En famille même si la crainte était là, mais l’activiste a su gérer la situation tout en rassurant son entourage qu’elle se portait à merveille lors de son traitement « J’ai eu de la chance d’être dans une famille où les gens ont compris la situation parce que dès le début j’ai expliqué le cas de la maladie, j’en parlais avec mes enfants et mon époux avant même de me retrouver dedans et quand j’ai senti qu’il y avait ce risque au départ j’ai pu me mettre en retrait de tout le monde, à chaque fois que je rentrais du travail je disais aux enfants de ne pas m’accueillir, de ne pas s’approcher de la voiture, de me laisser descendre toutes seule et faire descendre mes bagages et j’allais tout droit dans ma chambre, dans la toilette me laver enlever les habits avant d’être en contact avec ma famille. La chance que j’ai eue j’étais asymptomatique à part la perte d’odorat que j’ai eu et la gorge qui séchait, je ne présentais pas de signes majeurs, ce qui fait que j’ai pris ma voiture et je suis allée à l’hôpital pour me faire hospitaliser.
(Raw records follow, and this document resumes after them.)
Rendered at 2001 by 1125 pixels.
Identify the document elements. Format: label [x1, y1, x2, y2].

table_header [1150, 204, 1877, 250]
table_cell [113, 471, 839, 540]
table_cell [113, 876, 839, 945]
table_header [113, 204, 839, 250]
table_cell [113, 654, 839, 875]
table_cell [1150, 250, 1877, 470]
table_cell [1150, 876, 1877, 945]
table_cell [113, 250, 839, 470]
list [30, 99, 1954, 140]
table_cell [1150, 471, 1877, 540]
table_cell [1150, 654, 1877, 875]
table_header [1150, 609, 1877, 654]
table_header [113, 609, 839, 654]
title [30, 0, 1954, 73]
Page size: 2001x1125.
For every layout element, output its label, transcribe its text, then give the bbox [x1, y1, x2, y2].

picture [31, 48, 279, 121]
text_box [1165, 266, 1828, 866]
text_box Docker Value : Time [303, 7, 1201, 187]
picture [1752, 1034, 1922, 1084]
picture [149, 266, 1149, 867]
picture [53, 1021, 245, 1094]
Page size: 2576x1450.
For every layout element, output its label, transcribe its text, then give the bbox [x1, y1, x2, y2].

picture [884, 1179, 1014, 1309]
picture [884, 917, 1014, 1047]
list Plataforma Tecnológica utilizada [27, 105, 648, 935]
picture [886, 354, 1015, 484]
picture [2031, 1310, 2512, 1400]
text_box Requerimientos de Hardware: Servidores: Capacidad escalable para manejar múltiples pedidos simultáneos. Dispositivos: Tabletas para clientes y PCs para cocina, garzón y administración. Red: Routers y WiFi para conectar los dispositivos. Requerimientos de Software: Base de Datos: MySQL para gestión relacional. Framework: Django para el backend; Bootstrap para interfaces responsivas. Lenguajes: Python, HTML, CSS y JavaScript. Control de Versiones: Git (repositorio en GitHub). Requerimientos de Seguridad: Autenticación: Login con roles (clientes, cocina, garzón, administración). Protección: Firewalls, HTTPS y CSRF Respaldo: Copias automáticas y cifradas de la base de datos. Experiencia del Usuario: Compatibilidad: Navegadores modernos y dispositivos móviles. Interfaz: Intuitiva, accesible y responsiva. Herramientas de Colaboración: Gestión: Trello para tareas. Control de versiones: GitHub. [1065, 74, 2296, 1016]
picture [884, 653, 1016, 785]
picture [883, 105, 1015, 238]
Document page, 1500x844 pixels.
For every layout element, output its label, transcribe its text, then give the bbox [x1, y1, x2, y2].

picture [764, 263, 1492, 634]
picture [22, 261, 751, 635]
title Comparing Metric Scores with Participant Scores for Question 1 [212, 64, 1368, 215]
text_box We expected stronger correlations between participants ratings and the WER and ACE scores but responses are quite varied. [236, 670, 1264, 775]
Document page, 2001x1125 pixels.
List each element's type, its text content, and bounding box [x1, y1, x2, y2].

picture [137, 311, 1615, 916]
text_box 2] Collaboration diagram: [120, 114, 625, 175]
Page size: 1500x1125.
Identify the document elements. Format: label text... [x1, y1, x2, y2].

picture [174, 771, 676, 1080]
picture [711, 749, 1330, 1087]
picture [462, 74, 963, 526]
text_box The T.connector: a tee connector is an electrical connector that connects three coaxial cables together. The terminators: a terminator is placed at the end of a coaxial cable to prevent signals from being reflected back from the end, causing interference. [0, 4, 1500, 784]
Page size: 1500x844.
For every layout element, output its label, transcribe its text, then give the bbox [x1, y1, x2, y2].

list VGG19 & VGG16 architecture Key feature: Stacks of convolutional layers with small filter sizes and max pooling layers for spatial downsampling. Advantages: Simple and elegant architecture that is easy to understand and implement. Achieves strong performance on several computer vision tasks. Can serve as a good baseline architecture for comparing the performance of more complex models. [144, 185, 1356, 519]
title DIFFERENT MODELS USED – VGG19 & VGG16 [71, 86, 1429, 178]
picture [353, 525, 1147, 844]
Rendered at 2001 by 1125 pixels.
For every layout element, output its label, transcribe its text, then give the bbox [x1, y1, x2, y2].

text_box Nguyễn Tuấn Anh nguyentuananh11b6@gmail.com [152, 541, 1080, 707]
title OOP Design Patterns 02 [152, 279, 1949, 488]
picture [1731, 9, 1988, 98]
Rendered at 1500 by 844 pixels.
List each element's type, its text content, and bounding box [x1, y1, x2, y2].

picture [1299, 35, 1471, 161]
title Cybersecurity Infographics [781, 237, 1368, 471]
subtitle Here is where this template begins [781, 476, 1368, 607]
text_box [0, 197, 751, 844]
Donc ma famille était rassurée car elle savait quand je sortais ici je n’étais pas malade et tous les soirs, chaque matin j’appelais pour parler avec la famille » notifie-t-elle.

Officiellement guérie de la COVID-19, dame Moussa Yéro Bah a imposé le respect des gestes barrières notamment « garder un mètre de distance avec les enfants durant trois semaines, les docteurs m’ont demandé de rester trois semaines par mesure de prudence et pendant cette période il fallait mettre la bavette et respecter cette distance avec les enfants et être seule dans la chambre » précise-t-elle.

Si certaines personnes ne croient toujours pas à l’existence de cette maladie, la journaliste précise que la COVID-19 est une réalité et nul n’est épargné surtout les femmes qui sont beaucoup plus exposées. A l’occasion de la journée mondiale d’action pour la santé de la femme, elle a lancé un message à cette couche sociale souvent vulnérable « C’est nous qui sommes proches des enfants il faudrait que nous leur fassions comprendre qu’en cette période il faut respecter les mesures barrières, il faut surtout en sortant de chez soi mettre la bavette c’est ce qui protège la personne, respecter une certaine distance et éviter surtout au marché de se toucher le visage jusqu’à ce qu’on rentre à la maison, qu’on parte faire la toilette et qu’on enlève cette bavette et la nettoyer proprement, ça protège votre famille et votre entourage » lance-t-elle.

Il faut indiquer qu’en république de Guinée, le chiffre des cas positifs s’alourdit. Plus de Trois mille cas confirmés positifs au COVID-19, un millier sortis guéris  et une vingtaine de décès.